**Work to be completed:**
Extend the passage on the Aphrodisias Fisherman sculpture below, picking up after its final sentence.

**Document:**
^^^^^^^^
Upon entering the towering, revolving glass doors of the Ashmolean Museum of Art and Archeology in Oxford and passing through its main lobby, one need only to peer down over the railing into the main exhibit to witness a pinnacle of strength and skill. There stands a two meter bronze cast of Zeus, the most dominant of the Greek gods, poised to hurl his signature lightning bolt with all the force of his generously defined muscular frame. Sculptures from this time were intended to capture the most idealized form of man. Their goal was to inspire awe and pay respect to the strongest of leaders, solidifying their place in the annals of history. For this reason, the Aphrodisias Fisherman (above left)—a modest sculpture of a common old man discovered in the Hadrianic Baths of (now) Turkey and dating between 150 and 250 AD —seems so out of place beside the great Zeus.
For one thing, the plaster cast of the old fisherman is not even complete. The head, torso, and a stint of a leg are completely separate from the leg and base. The arms are missing entirely. The downcast, scrawny older man hidden behind a grizzled beard is not the stunning depiction of youth and majesty; he looks pathetic. It is presumed that this fisherman once held a fishing rod and basket of fish in his once existent hands.
^^^^^^^^
**Data entries:**
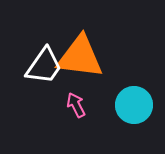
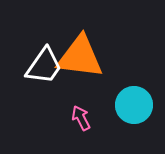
pink arrow: moved 5 px right, 13 px down
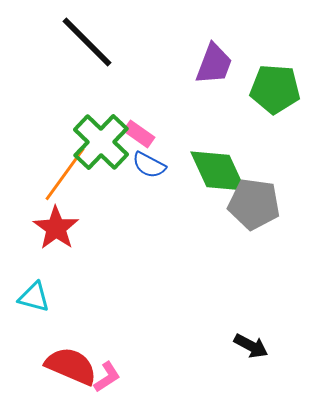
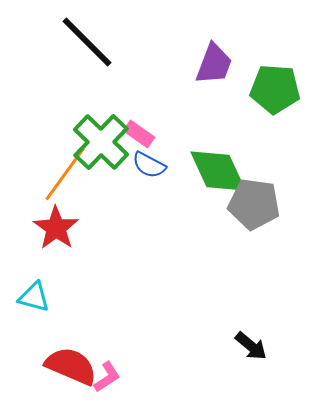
black arrow: rotated 12 degrees clockwise
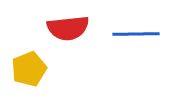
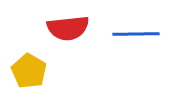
yellow pentagon: moved 2 px down; rotated 20 degrees counterclockwise
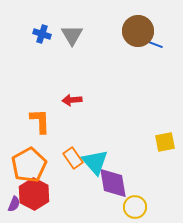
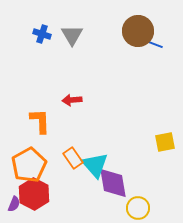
cyan triangle: moved 3 px down
yellow circle: moved 3 px right, 1 px down
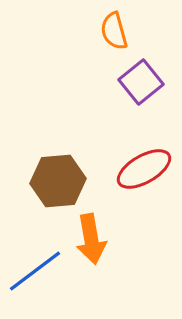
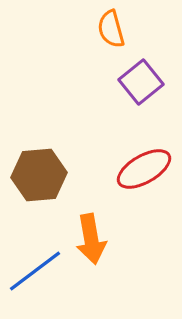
orange semicircle: moved 3 px left, 2 px up
brown hexagon: moved 19 px left, 6 px up
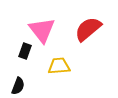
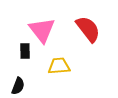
red semicircle: rotated 92 degrees clockwise
black rectangle: rotated 21 degrees counterclockwise
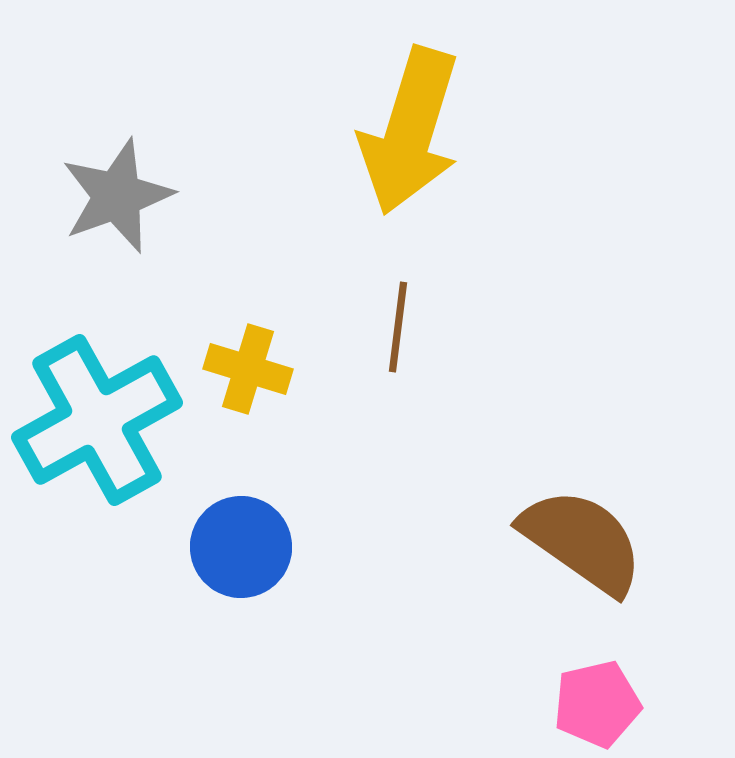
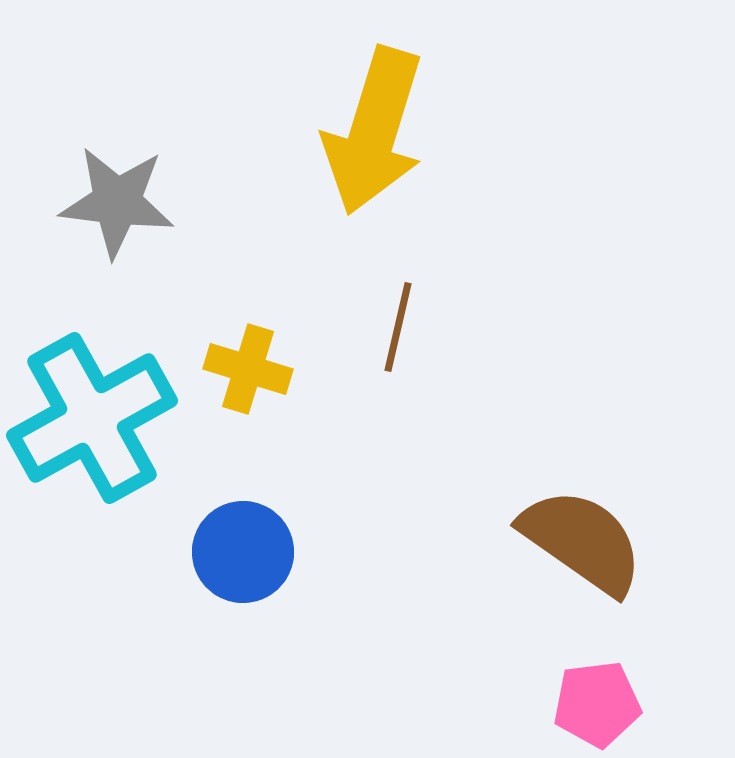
yellow arrow: moved 36 px left
gray star: moved 6 px down; rotated 27 degrees clockwise
brown line: rotated 6 degrees clockwise
cyan cross: moved 5 px left, 2 px up
blue circle: moved 2 px right, 5 px down
pink pentagon: rotated 6 degrees clockwise
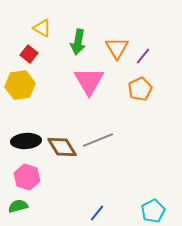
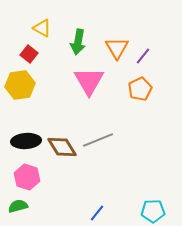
cyan pentagon: rotated 25 degrees clockwise
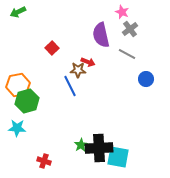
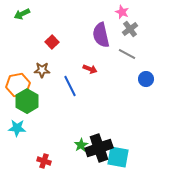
green arrow: moved 4 px right, 2 px down
red square: moved 6 px up
red arrow: moved 2 px right, 7 px down
brown star: moved 36 px left
green hexagon: rotated 15 degrees counterclockwise
black cross: rotated 16 degrees counterclockwise
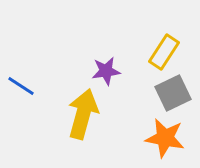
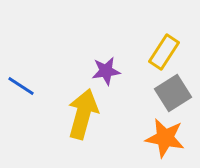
gray square: rotated 6 degrees counterclockwise
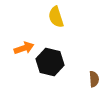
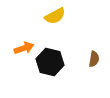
yellow semicircle: moved 1 px left, 1 px up; rotated 100 degrees counterclockwise
brown semicircle: moved 20 px up; rotated 14 degrees clockwise
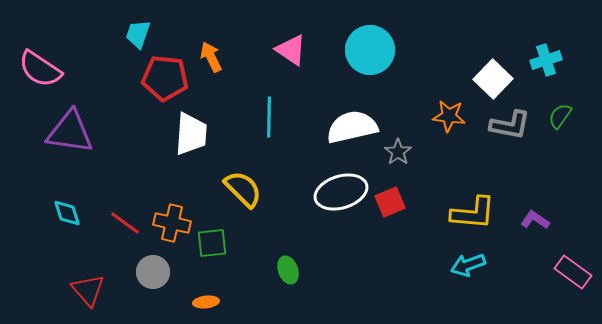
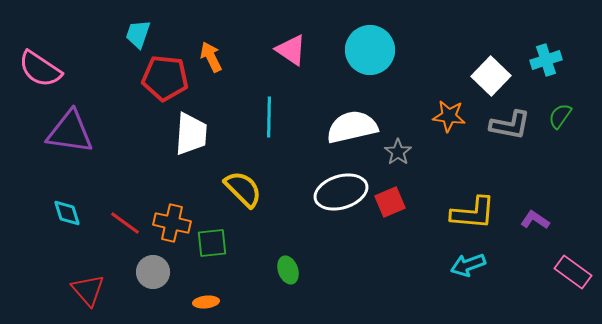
white square: moved 2 px left, 3 px up
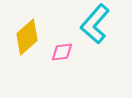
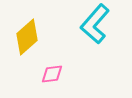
pink diamond: moved 10 px left, 22 px down
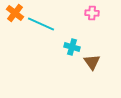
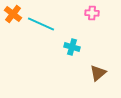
orange cross: moved 2 px left, 1 px down
brown triangle: moved 6 px right, 11 px down; rotated 24 degrees clockwise
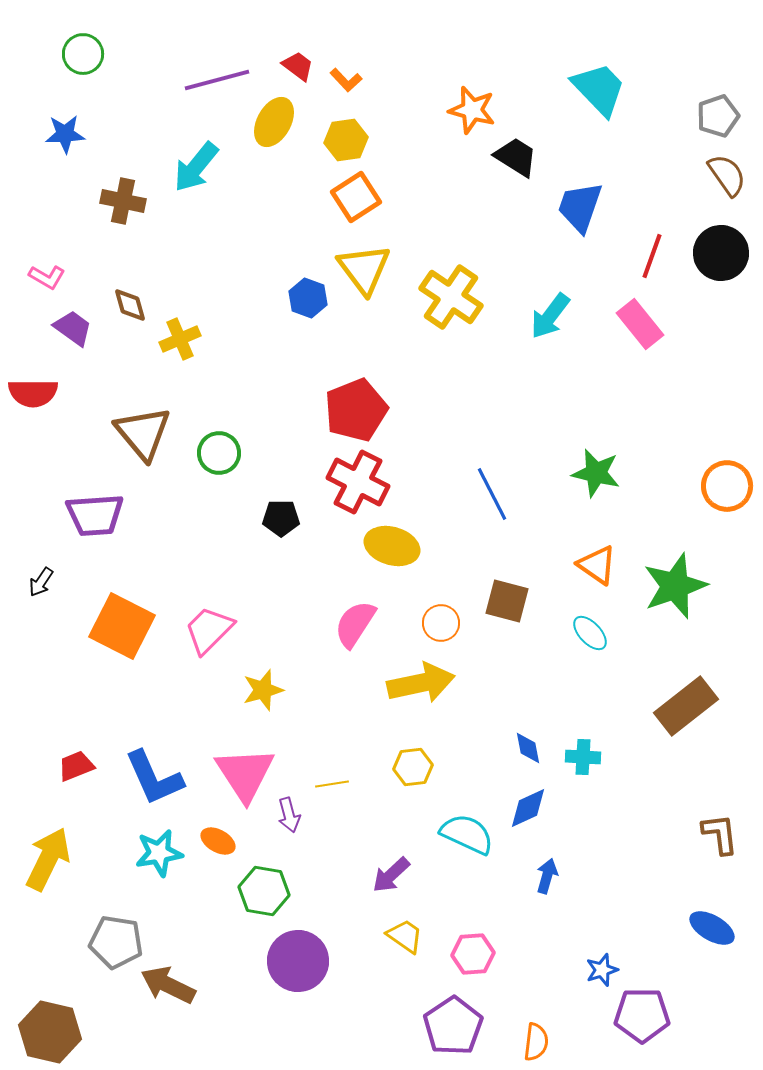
^^^^^^^^
**Output for this task:**
As it is a secondary cast, there is difficulty assessing the degree of skill and craftsmanship exemplified in this piece of art. But that is beside the point. The true distinguishing element is in matter rather than mode. The sculptor chose to dedicate his time and talents to depict an average, boring fisherman. By placing the pitiful upon a pedestal, the onlooker is urged to recall the everyday reality of the time period and not just wallow in the majestic mythology of the powerful. The old fisherman humanizes a distant era. There is extraordinary detail and tremendous workmanship, but the real value is found by understanding it as an alternative to the dominating standard of art at the time. It pushes the boundaries of what would have been considered “art-worthy”.
The secondary significance of this piece may be understood in the broken figure itself. To even comprehend the partial figure as a body requires some imagination. This fisherman appears incomplete, battered and bruised, but still standing. This intensifies his tight-stretched face and further develops his distressed disposition. He has not just endured the difficulties of poverty and oppressive rule, but the sands of time. There is no hint of him being a fisherman without reading the attached description, and this is still just speculation. This ambiguity engenders sympathy for the figure. The spectator does not see a fisherman upon first inspection, but an underdog, an honest man working to hold his head up while staring down the narrows of a long dusty road. The observer may see a woman struggling to find the bright side of a terminal illness; or a teenage boy struggling to cope with the divorce of his parents; or a husband feeling confined by a dead-end marriage and a dead-end job in a dead-end town. The piece praises the perseverance of the average. It appeals to the feelings of isolation and desperation that exists in all of us, independent of time and space.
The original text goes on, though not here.